Which one of us hasn’t stood or sat on the sidelines, staring in wonder at dancers executing twirls and flourishes, dancers whose ability to stop on a dime leaves one breathless, dancers who have the music in their bodies and souls, grooving to the rhythms emanating from the stage? Every dancer wonders, at some point along the way, about how other dancers find such control, or such grace, or such power in the dance.

Whatever your bent and whatever your level of expertise, yearning to become a ‘better’ dancer is a feeling that overtakes most of us who give ourselves over to the joys of dancing……but what does that really mean? How does one get ‘better’? The figures are pretty straight-forward, repetitive, patterned.
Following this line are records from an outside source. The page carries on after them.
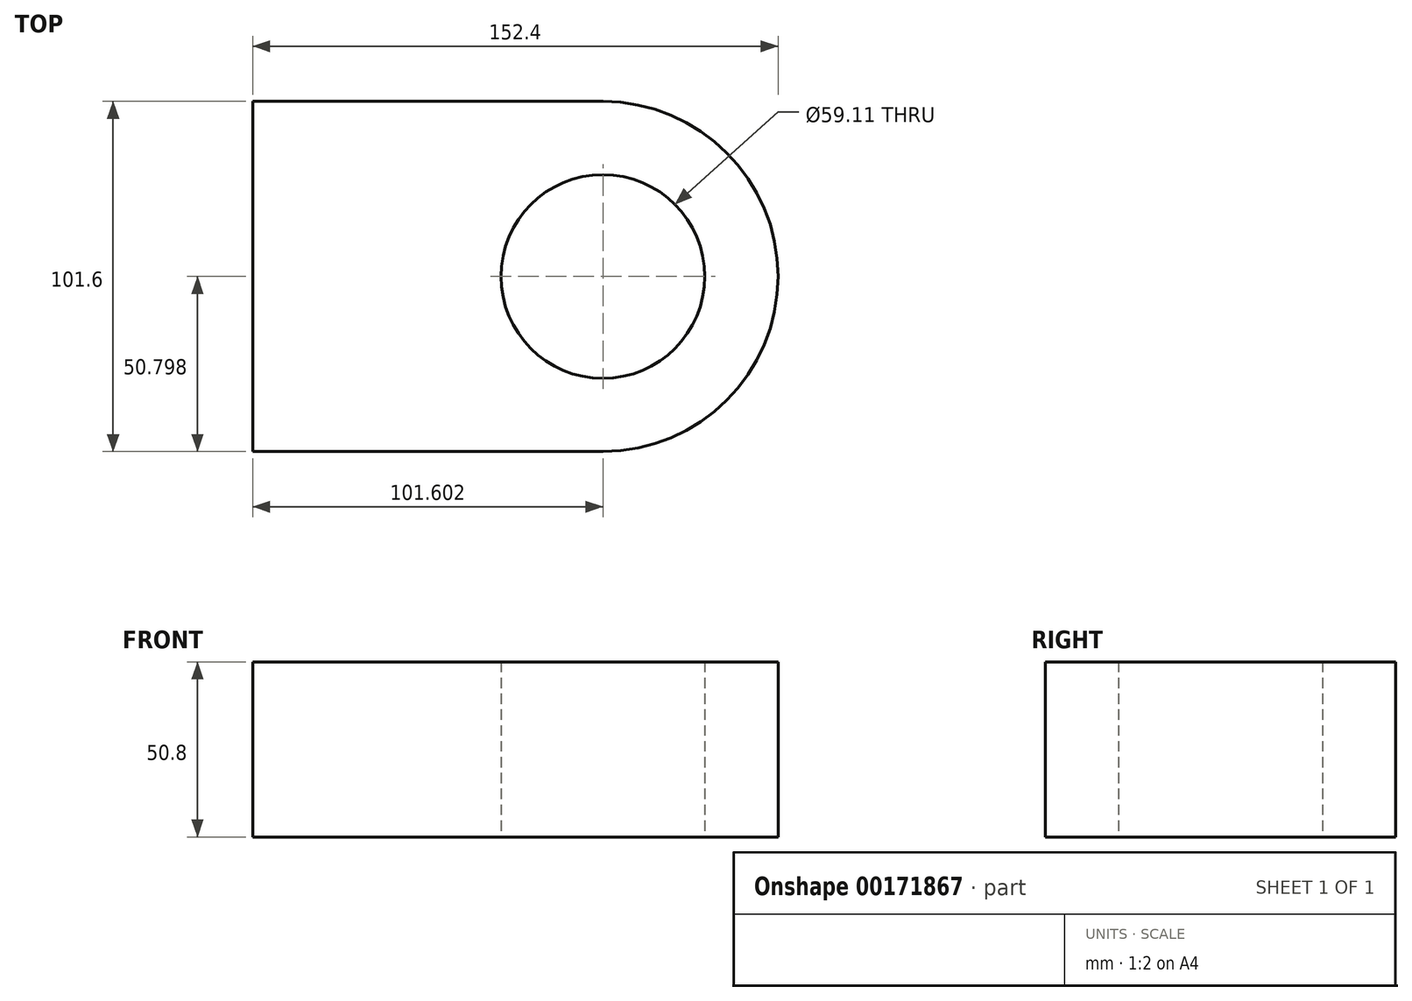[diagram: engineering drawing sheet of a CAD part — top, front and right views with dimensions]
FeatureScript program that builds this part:
annotation { "Feature Type Name" : "Feature", "Feature Type Description" : "" }
export const myFeature = defineFeature(function(context is Context, id is Id, definition is map)
    precondition{}
    {
        {
            var Q0;
            Q0=qCreatedBy(makeId("Top.planeOp"),FACE);
            var sketch = newSketch(context, id + "F0", { "sketchPlane" : qUnion([Q0])});
            skLineSegment(sketch, "E0.bottom", {"start": v(-43.32, 67.15) * mm, "end": v(58.28, 67.15) * mm});
            skLineSegment(sketch, "E0.top", {"start": v(-43.32, -34.45) * mm, "end": v(58.28, -34.45) * mm});
            skLineSegment(sketch, "E0.left", {"start": v(-43.32, 67.15) * mm, "end": v(-43.32, -34.45) * mm});
            skLineSegment(sketch, "E0.right", {"start": v(58.28, 67.15) * mm, "end": v(58.28, -34.45) * mm});
            skArc(sketch, "E1", {"start": v(58.28, -34.45) * mm, "mid": v(109.08, 16.35) * mm, "end": v(58.28, 67.15) * mm});
            skCircle(sketch, "E2", {"center": v(58.28, 16.35) * mm, "radius": 29.56 * mm});
            skSolve(sketch);
        }
        {
            var Q0;
            Q0=makeQuery(id+"F0.imprint","IMPRINT",FACE,{"disambiguationData":[TD([[makeQuery(id+"F0.imprint","IMPRINT",EDGE,{"derivedFrom":sQuery(id+"F0.wireOp",EDGE,"E0.bottom")}),-1.0]])]});
            var Q1;
            Q1=makeQuery(id+"F0.imprint","IMPRINT",FACE,{"disambiguationData":[TD([[makeQuery(id+"F0.imprint","IMPRINT",EDGE,{"derivedFrom":sQuery(id+"F0.wireOp",EDGE,"E0.right")}),1.0]])]});
            extrude(context, id + "F1", {"entities" : qUnion([Q0, Q1]), "depth" : 50.8 * mm});
        }
    });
How does one develop ‘style’, and yet stay true to the genre of contra dancing?

Many of us have attended workshops on contra dancing, either at big festivals such as NEFFA and The Flurry, or at smaller, community dances, or right here at the Grange when David Kaynor or George Marshall teach beginners. We have heard the words “give weight” and have listened to beloved callers such as Lisa Greenleaf tell us to “keep your elbows in and dance small” in a crowd. We know that spaghetti might be delicious, but “spaghetti arms” are highly undesirable on the dance floor. We know that some people are sticklers about ‘timing’ but don’t necessarily know why, and we sometimes view such people as being too serious to be any fun on the floor.
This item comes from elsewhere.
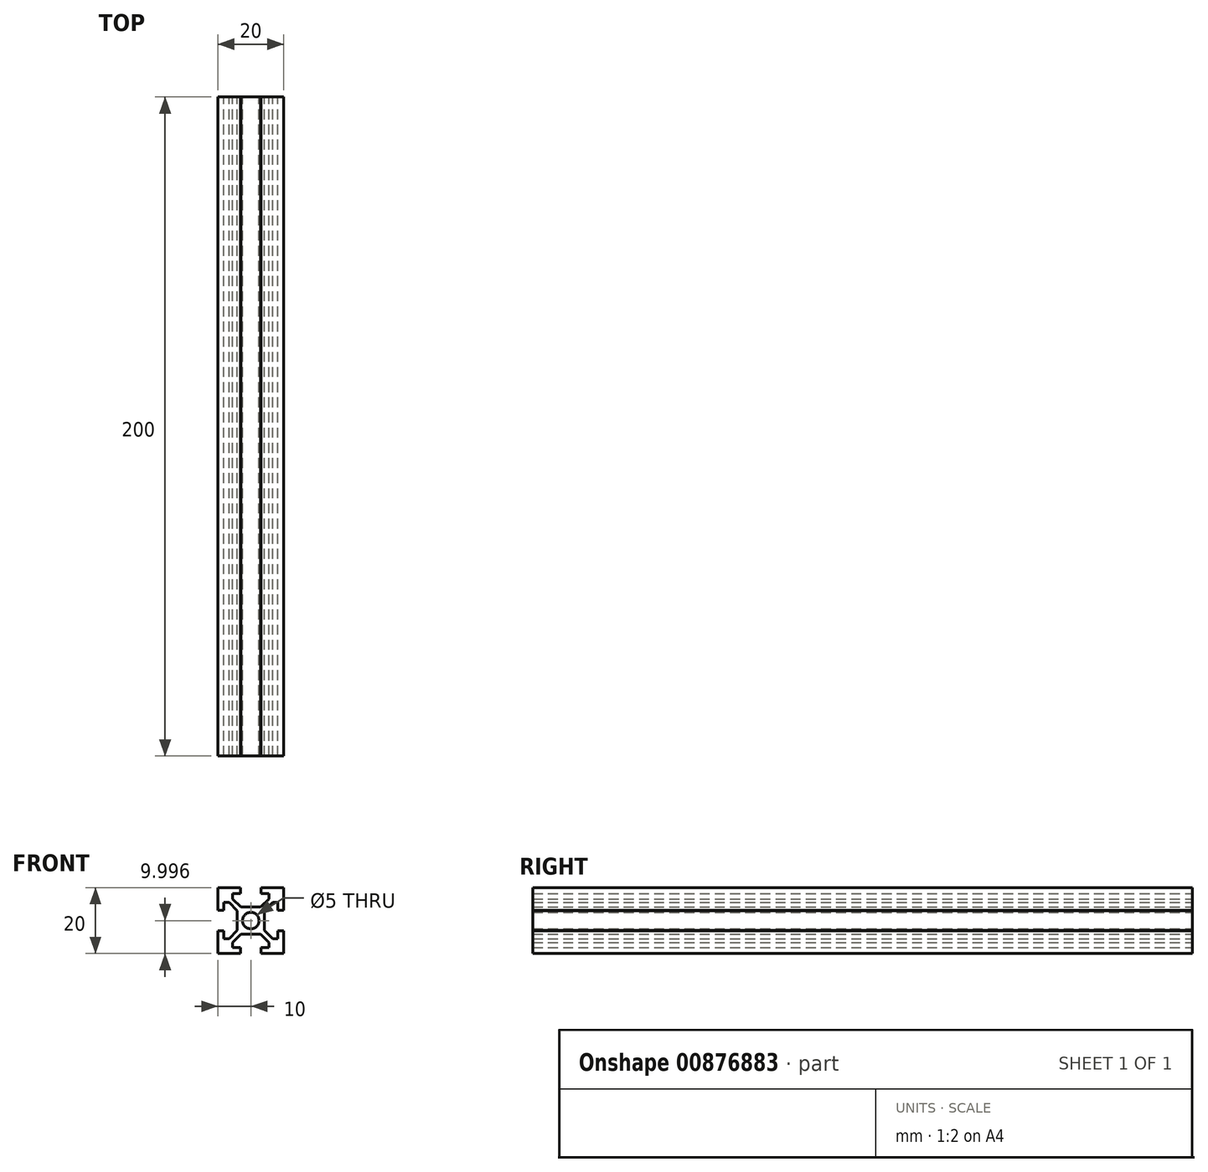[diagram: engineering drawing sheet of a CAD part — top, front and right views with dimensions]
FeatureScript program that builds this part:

I have been listening to words and comments from dancers for the past seven years, and it has occurred to me that a different approach to learning might be helpful to dancers of all levels who want to gain greater confidence and stability on the dance floor. Many of you know that in my work-life I’m a psychologist; fewer of you know that before I found my way into that profession, I was a dance/movement therapist, working in the back wards of state psychiatric hospitals and rehab facilities with people too depressed to talk, or too cut off from mainstream society to remember how to communicate in words. My work involved helping these people find an avenue of emotional expression through their bodies, through moving. An idea caught fire in my mind that there are some things that I’ve learned about moving that could really help dancers enjoy the movement of their own bodies, and help the community of dancers enjoy one another even more.

Contra dance figures such as allemandes, swings, petronella twirls and ladies’ chains are all relatively simple to teach, yet beginners and experienced dancers alike sometimes plod or arm-wrestle their way through such moves, unaware that there is another person’s energy involved in the movement. Dancers on a crowded floor sometimes seem oblivious to the other bodies swirling around and past them, forgetting that the basic physics of trajectory, speed, mass and moving objects applies to moving bodies too. Perhaps it’s not enough to be told what an allemande looks like and that you have to “give weight” to do it well or for it to feel good. What if you don’t really know where your own weight is, let alone how to “give it”?

With this in mind, the Board of the Friends of the Guiding Star Grange has generously agreed to sponsor a series of 4 workshops that I am offering to any dancer who would like to learn more about the fundamentals of moving, and then apply that foundation to contra dance moves. Each workshop will be devoted to a dimension of movement; all four dimensions combined in differing ways make up most of the movement ‘vocabulary’ of human beings, in work and in dance. The dimensions are Weight, Time, Space and Flow. From understanding each element, through games and experiences, and finding how to express that dimension in your own movement, words such as “giving weight” take on a new, experiential level of meaning. Each workshop will be 1 1/2 hours, and will take place on a Saturday afternoon prior to a dance, with ample time for dinner. A potluck supper will be an option, so that participants can have an opportunity to dine and share their experiences together.